§ WHAT YOU SHOULD DO
Copy every line of text in the entries below word for word, and leave the pictures out of your answer.

------ RECORDS SUPPLIED ------

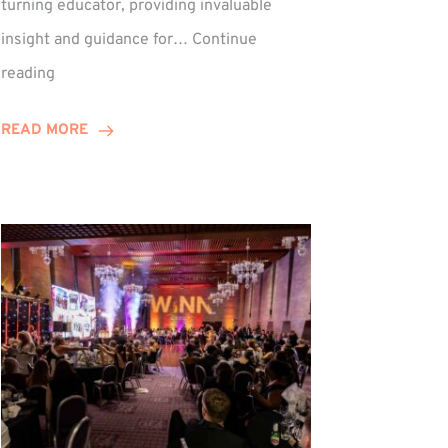
turning educator, providing invaluable
insight and guidance for…
Continue
Phil
reading
Davidson
Hits
READ MORE
10-
Year
Milestone
ed
at
Winns!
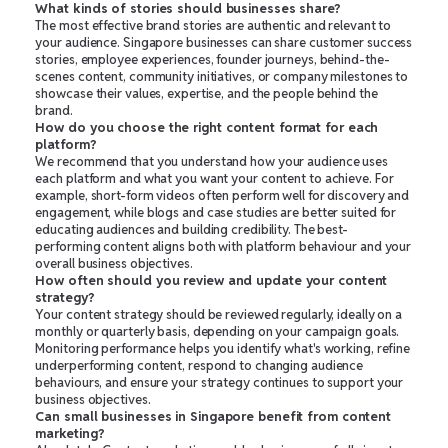
What kinds of stories should businesses share?
The most effective brand stories are authentic and relevant to
your audience. Singapore businesses can share customer success
stories, employee experiences, founder journeys, behind-the-
scenes content, community initiatives, or company milestones to
showcase their values, expertise, and the people behind the
brand.
How do you choose the right content format for each
platform?
We recommend that you understand how your audience uses
each platform and what you want your content to achieve. For
example, short-form videos often perform well for discovery and
engagement, while blogs and case studies are better suited for
educating audiences and building credibility. The best-
performing content aligns both with platform behaviour and your
overall business objectives.
How often should you review and update your content
strategy?
Your content strategy should be reviewed regularly, ideally on a
monthly or quarterly basis, depending on your campaign goals.
Monitoring performance helps you identify what's working, refine
underperforming content, respond to changing audience
behaviours, and ensure your strategy continues to support your
business objectives.
Can small businesses in Singapore benefit from content
marketing?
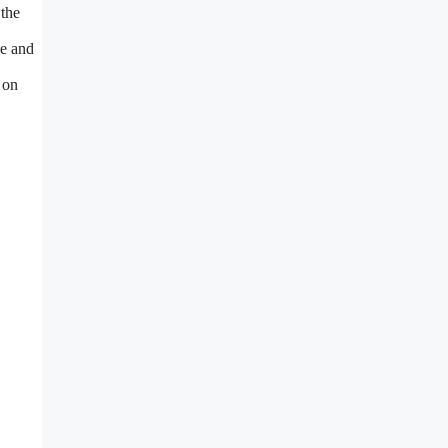
 the
ce and
 on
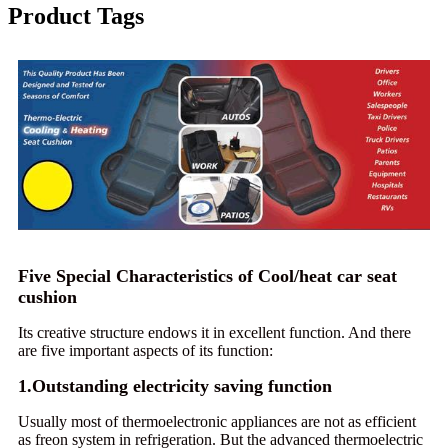
Product Tags
Five Special Characteristics of Cool/heat car seat
cushion
Its creative structure endows it in excellent function. And there
are five important aspects of its function:
1.Outstanding electricity saving function
Usually most of thermoelectronic appliances are not as efficient
as freon system in refrigeration. But the advanced thermoelectric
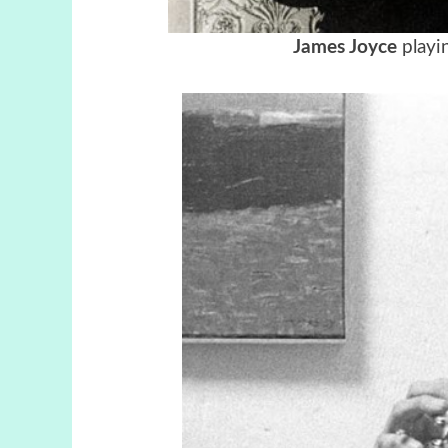
James Joyce
playin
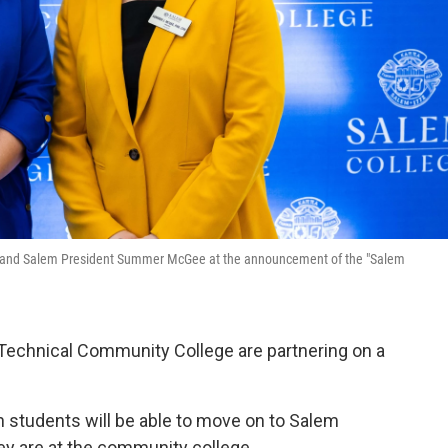
t) and Salem President Summer McGee at the announcement of the "Salem
 Technical Community College are partnering on a
h students will be able to move on to Salem
hey are at the community college.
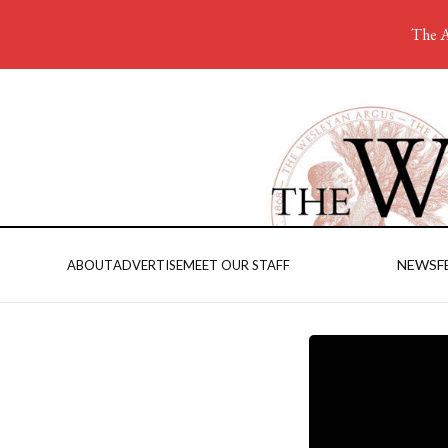
The A
NEWS
F
ABOUT
ADVERTISE
MEET OUR STAFF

------

§ SOLUTION TO THIS TASK
turning educator, providing invaluable
insight and guidance for…
Continue
Phil
reading
Davidson
Hits
READ MORE
10-
Year
Milestone
ed
at
Winns!
What kinds of stories should businesses share?
The most effective brand stories are authentic and relevant to
your audience. Singapore businesses can share customer success
stories, employee experiences, founder journeys, behind-the-
scenes content, community initiatives, or company milestones to
showcase their values, expertise, and the people behind the
brand.
How do you choose the right content format for each
platform?
We recommend that you understand how your audience uses
each platform and what you want your content to achieve. For
example, short-form videos often perform well for discovery and
engagement, while blogs and case studies are better suited for
educating audiences and building credibility. The best-
performing content aligns both with platform behaviour and your
overall business objectives.
How often should you review and update your content
strategy?
Your content strategy should be reviewed regularly, ideally on a
monthly or quarterly basis, depending on your campaign goals.
Monitoring performance helps you identify what's working, refine
underperforming content, respond to changing audience
behaviours, and ensure your strategy continues to support your
business objectives.
Can small businesses in Singapore benefit from content
marketing?
 the
ce and
 on
Product Tags
Five Special Characteristics of Cool/heat car seat
cushion
Its creative structure endows it in excellent function. And there
are five important aspects of its function:
1.Outstanding electricity saving function
Usually most of thermoelectronic appliances are not as efficient
as freon system in refrigeration. But the advanced thermoelectric
James Joyce
playin
t) and Salem President Summer McGee at the announcement of the "Salem
 Technical Community College are partnering on a
h students will be able to move on to Salem
hey are at the community college.
The A
NEWS
F
ABOUT
ADVERTISE
MEET OUR STAFF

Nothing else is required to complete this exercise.